Over the last twenty years, the tradition of Sunday football has slowly crept into the rest of our week with games now occurring on Monday and Thursday nights. Fantasy football has controversially shifted fan values to the individual player. The NFL has its own TV network and a 24-hour news cycle. We are inundated with everything from updates on a quarterback’s pinkie finger, to the circus-like annual tradition of “Favre Watch.” As a whole, we’ve bit on their unashamedly explicit branding.
The power of greed, some argue, has spun the league out of control and into a less upright sport. Following the upcoming season, the NFL must face a few ugly hurdles that threaten to compromise the integrity of the league; namely the very grim reality that pro football might not exist in 2011. Disputes about length of season, concussions, and most of all, player salary, are running out of time to be resolved. Without a CBA negotiation that pleases both owners and players, pro football could turn into an uncapped league and go the way of Major League Baseball. In this situation, teams like the Cowboys and Redskins (the league’s most lucrative clubs) would become the football equivalent of the rich and famous New York Yankees, and all parity would likely be lost.

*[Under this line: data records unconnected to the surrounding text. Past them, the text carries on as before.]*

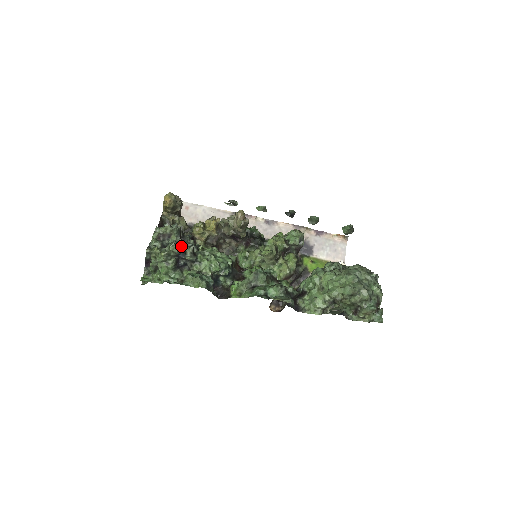
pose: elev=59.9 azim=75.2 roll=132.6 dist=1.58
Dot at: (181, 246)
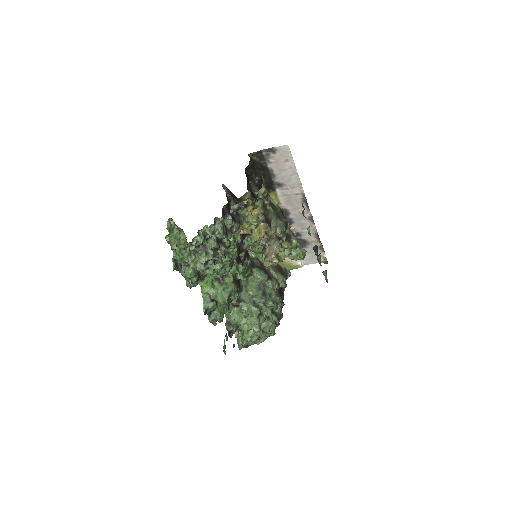
Dot at: (209, 260)
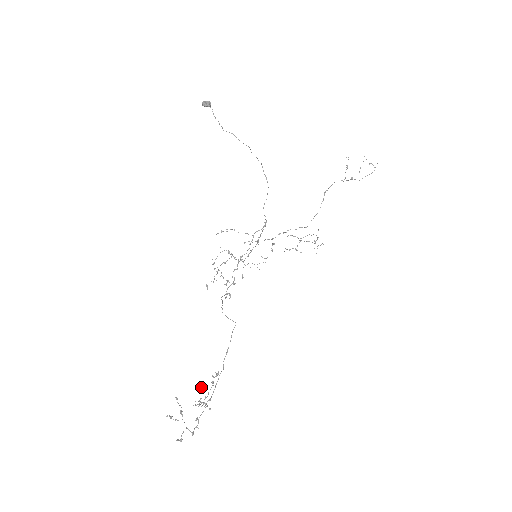
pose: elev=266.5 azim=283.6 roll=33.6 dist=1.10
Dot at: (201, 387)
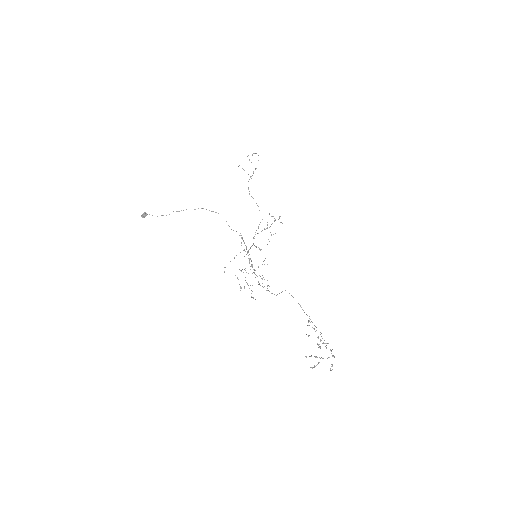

However, despite these challenges and forewarnings, NFL fans have shown that the bedrock of community and Home still trumps the individual player. The majority of fans still value home teams over individual superstar athletes. Teams like the Pittsburgh Steelers boast the most dedicated fan base in the league and yet had one of the league’s smallest operating incomes of 2008 at $14.4M, compared to the Washington Redskins’ $58M.
In 2008 Luke Russert wrote an op-ed piece for ESPN Magazine that outlined how the NFL can sustain fan interest by holding to its community emphasis, highlighting the preservation of the crisis-bound Buffalo Bills as a potentially pivotal move.
The league should man-up and give Buffalo fans a stake in the team, like in Green Bay. Under the Packers model (formed in 1923), 112,088 fans hold more than four million voting shares in the team, having paid from $5 (offered in 1923) to $200 (1998) per share. There’s no owner to pocket the profits, just an advisory group of fans to make sure every penny is reinvested in the team. The benefits are huge. In financial straits and need cash? A fan-owned team can sell more shares. Need pols to approve a new stadium? Your franchise is co-owned by voters. If Buffalonians are given a stake in their team, I’ll wager . . . that the Bills open the 2015 season in new digs on the shores of Lake Erie. Hello, revenue!
The proposition isn’t as easy and foolproof as it sounds. There are many hurdles in taking the sport public (a 1961 ban on public ownership being the primary one, which could be overturned only through an owners agreement) and some argue private ownership is what brought the league into prominence in the first place. But Russert has NFL commissioner Roger Goodell on his side. “[Fan ownership provides] . . . a great bond with the community, something we’re trying to achieve,” said Goodell. Look no further than the faithful cheeseheads of Green Bay to see that it’s also good for the brand.
Teams like the Green Bay Packers, Buffalo Bills, and Pittsburgh Steelers remind us that community ultimately trumps cash, and leads to larger profit margins in the long run. Total public ownership is probably too drastic a measure, but the attitude behind democratizing the sport is compelling to say the least.
As the NFL has proven over the last 25 years, working to advance community is not only an upright investment, it’s also a lucrative one. For the ultimate team sport, the NFL must wisely abide by its original principles if it is to sustain growth. Otherwise, 50 years from now NFL stadiums might look more like abandoned malls than cultural landmarks.